___ Given records ___
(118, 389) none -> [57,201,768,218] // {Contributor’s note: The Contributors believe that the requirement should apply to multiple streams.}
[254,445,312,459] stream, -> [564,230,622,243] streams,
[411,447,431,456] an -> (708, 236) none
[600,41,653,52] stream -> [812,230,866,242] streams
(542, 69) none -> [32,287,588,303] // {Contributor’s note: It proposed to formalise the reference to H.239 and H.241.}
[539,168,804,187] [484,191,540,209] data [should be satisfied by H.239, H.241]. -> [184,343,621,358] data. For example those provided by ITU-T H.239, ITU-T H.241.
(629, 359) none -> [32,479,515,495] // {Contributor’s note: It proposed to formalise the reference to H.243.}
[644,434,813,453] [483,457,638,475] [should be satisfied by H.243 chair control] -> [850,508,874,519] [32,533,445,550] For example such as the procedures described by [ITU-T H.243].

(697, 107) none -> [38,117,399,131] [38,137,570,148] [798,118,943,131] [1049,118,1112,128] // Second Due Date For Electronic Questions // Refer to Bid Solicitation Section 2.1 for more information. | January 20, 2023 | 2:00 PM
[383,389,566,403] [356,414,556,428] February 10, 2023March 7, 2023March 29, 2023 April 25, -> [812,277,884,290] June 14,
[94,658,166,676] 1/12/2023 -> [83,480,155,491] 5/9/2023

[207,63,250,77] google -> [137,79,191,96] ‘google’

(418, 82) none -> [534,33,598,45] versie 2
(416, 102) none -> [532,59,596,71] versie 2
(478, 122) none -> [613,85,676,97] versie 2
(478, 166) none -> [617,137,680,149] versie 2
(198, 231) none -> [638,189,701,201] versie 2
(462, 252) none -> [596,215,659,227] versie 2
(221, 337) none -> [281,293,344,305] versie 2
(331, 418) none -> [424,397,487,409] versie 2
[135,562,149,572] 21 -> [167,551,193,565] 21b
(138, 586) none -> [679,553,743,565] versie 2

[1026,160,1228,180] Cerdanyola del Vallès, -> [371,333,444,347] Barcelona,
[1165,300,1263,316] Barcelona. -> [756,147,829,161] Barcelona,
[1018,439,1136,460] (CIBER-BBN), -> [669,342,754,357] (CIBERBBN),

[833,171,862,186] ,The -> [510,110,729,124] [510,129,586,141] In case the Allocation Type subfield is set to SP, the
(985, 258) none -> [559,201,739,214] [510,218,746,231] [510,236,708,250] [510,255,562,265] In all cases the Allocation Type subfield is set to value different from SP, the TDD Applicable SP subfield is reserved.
___
Please repeat the data above verbatim, all of it.

#### Answer box:
(118, 389) none -> [57,201,768,218] // {Contributor’s note: The Contributors believe that the requirement should apply to multiple streams.}
[254,445,312,459] stream, -> [564,230,622,243] streams,
[411,447,431,456] an -> (708, 236) none
[600,41,653,52] stream -> [812,230,866,242] streams
(542, 69) none -> [32,287,588,303] // {Contributor’s note: It proposed to formalise the reference to H.239 and H.241.}
[539,168,804,187] [484,191,540,209] data [should be satisfied by H.239, H.241]. -> [184,343,621,358] data. For example those provided by ITU-T H.239, ITU-T H.241.
(629, 359) none -> [32,479,515,495] // {Contributor’s note: It proposed to formalise the reference to H.243.}
[644,434,813,453] [483,457,638,475] [should be satisfied by H.243 chair control] -> [850,508,874,519] [32,533,445,550] For example such as the procedures described by [ITU-T H.243].

(697, 107) none -> [38,117,399,131] [38,137,570,148] [798,118,943,131] [1049,118,1112,128] // Second Due Date For Electronic Questions // Refer to Bid Solicitation Section 2.1 for more information. | January 20, 2023 | 2:00 PM
[383,389,566,403] [356,414,556,428] February 10, 2023March 7, 2023March 29, 2023 April 25, -> [812,277,884,290] June 14,
[94,658,166,676] 1/12/2023 -> [83,480,155,491] 5/9/2023

[207,63,250,77] google -> [137,79,191,96] ‘google’

(418, 82) none -> [534,33,598,45] versie 2
(416, 102) none -> [532,59,596,71] versie 2
(478, 122) none -> [613,85,676,97] versie 2
(478, 166) none -> [617,137,680,149] versie 2
(198, 231) none -> [638,189,701,201] versie 2
(462, 252) none -> [596,215,659,227] versie 2
(221, 337) none -> [281,293,344,305] versie 2
(331, 418) none -> [424,397,487,409] versie 2
[135,562,149,572] 21 -> [167,551,193,565] 21b
(138, 586) none -> [679,553,743,565] versie 2

[1026,160,1228,180] Cerdanyola del Vallès, -> [371,333,444,347] Barcelona,
[1165,300,1263,316] Barcelona. -> [756,147,829,161] Barcelona,
[1018,439,1136,460] (CIBER-BBN), -> [669,342,754,357] (CIBERBBN),

[833,171,862,186] ,The -> [510,110,729,124] [510,129,586,141] In case the Allocation Type subfield is set to SP, the
(985, 258) none -> [559,201,739,214] [510,218,746,231] [510,236,708,250] [510,255,562,265] In all cases the Allocation Type subfield is set to value different from SP, the TDD Applicable SP subfield is reserved.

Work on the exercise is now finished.